During a one-year study period, 363 patients were hospitalized; the overall mortality rate was 29%. A total of 79 DANIs were identified, the most common site of infection was ETT (39.2%), followed by urinary catheters (19%), NGTs (18%), tracheostomy tubes (11%), CVCs (10%), and chest tubes (3%). The most frequently isolated organisms were Klebsiella pneumonia, Acinetobacter baumannii, and Pseudomonas aeruginosa (30%, 20%, and 14%, respectively). Extremely high resistance rates were observed among GNB to ampicillin (99%), cefuroxime (95%), amoxicillin-clavulante (92%), and nitrofurantoin (91%). Lower levels of resistance were exhibited to amikacin (38%), imipenem (38%), and colistin (29%). About 39% of the isolates were defined as multi-drug resistant (MDR). Overall, extended spectrum β-lactmase producers were expressed in 39% of isolates mainly among K. pneumonia (88%). A. baumannii isolates exhibited extremely high levels of resistance to all antibiotics except colistin (100% sensitive). In addition, 56.3% of A. baumannii isolates were found to be MDR. P. aeruginosa isolates showed 46%-55% effectiveness to anti-pseudomonas antibiotics. .

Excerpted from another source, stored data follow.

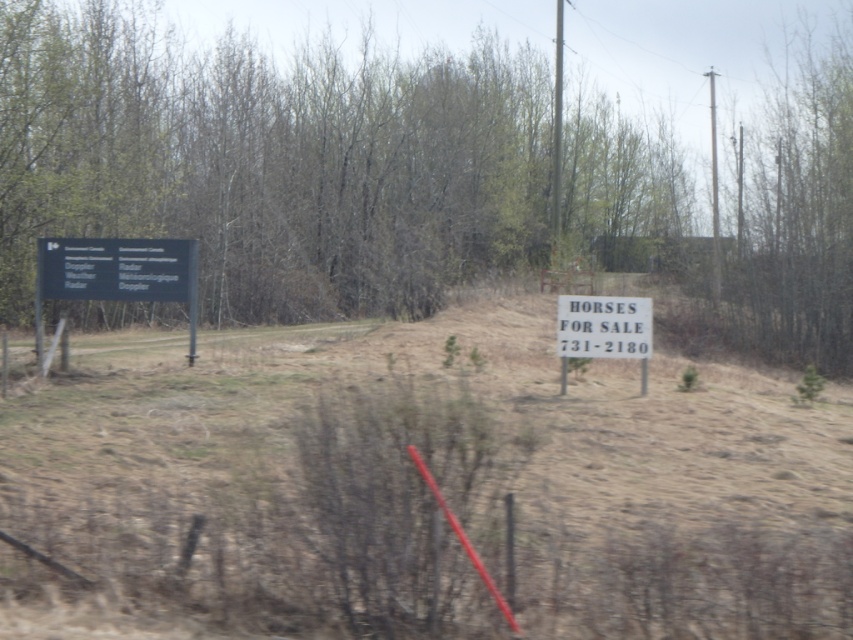
You are a hiker who wants to take a photo of both the green leafy tree at upper center and the black plastic sign at left in the same frame. Given that your camera can capture a maximum distance of 30 meters between objects, will you be able to include both in one photo?

The green leafy tree at upper center and the black plastic sign at left are 29.58 meters apart, which is within the camera maximum distance of 30 meters, so yes, you can include both in one photo.

You are a hiker trying to locate the HORSES FOR SALE sign. From your current position, you see the green leafy tree at upper center and the black plastic sign at left. Which direction should you move to find the sign?

The black plastic sign at left is to the left of the green leafy tree at upper center, so you should move towards the left direction to find the sign.

You are a hiker who has come across a rural area with a dirt path. You notice two signs along the path. The first is a white paper sign at center, and the second is a black plastic sign at left. Which sign is shorter?

The white paper sign at center has a lesser height compared to the black plastic sign at left, so the white paper sign at center is shorter.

High rates of DANI's and the emergence of MDR organisms poses a serious threat to patients. There is a need to strengthen infection control within the ICU environment, introduce surveillance systems, and implement evidence-based preventive strategies.
与设备相关的医院感染(DANIs)对患者的发病率和死亡率有重大影响。我们的研究旨在确定创伤外科重症监护病房(ICU)中DANIs的分布率、病原体及抗生素耐药模式。
我们的研究在利比亚的黎波里的阿布萨利姆创伤医院进行。所有与医院感染相关的设备,包括中心静脉导管(CVC)、气管内导管(ETT)、弗利氏导尿管、胸管、鼻胃管(NGT)和气管造口管,均无菌移除并检查革兰氏阴性菌(GNB)。
在为期一年的研究期间,363名患者住院;总死亡率为29%。共鉴定出79例DANIs,最常见的感染部位是ETT(39.2%),其次是导尿管(19%)、NGT(18%)、气管造口管(11%)、CVC(10%)和胸管(3%)。最常分离出的病原体是肺炎克雷伯菌、鲍曼不动杆菌和铜绿假单胞菌(分别为30%、20%和14%)。观察到GNB对氨苄西林(99%)、头孢呋辛(95%)、阿莫西林 - 克拉维酸(92%)和呋喃妥因(91%)的耐药率极高。对阿米卡星(38%)、亚胺培南(38%)和黏菌素(29%)的耐药水平较低。约39%的分离株被定义为多重耐药(MDR)。总体而言,39%的分离株中表达了超广谱β - 内酰胺酶产生菌,主要在肺炎克雷伯菌中(88%)。鲍曼不动杆菌分离株对除黏菌素外的所有抗生素均表现出极高的耐药水平(100%敏感)。此外,56.3%的鲍曼不动杆菌分离株被发现为MDR。铜绿假单胞菌分离株对抗假单胞菌抗生素的有效性为46% - 55%。
DANI的高发生率和MDR病原体的出现对患者构成严重威胁。有必要加强ICU环境中的感染控制,引入监测系统,并实施循证预防策略。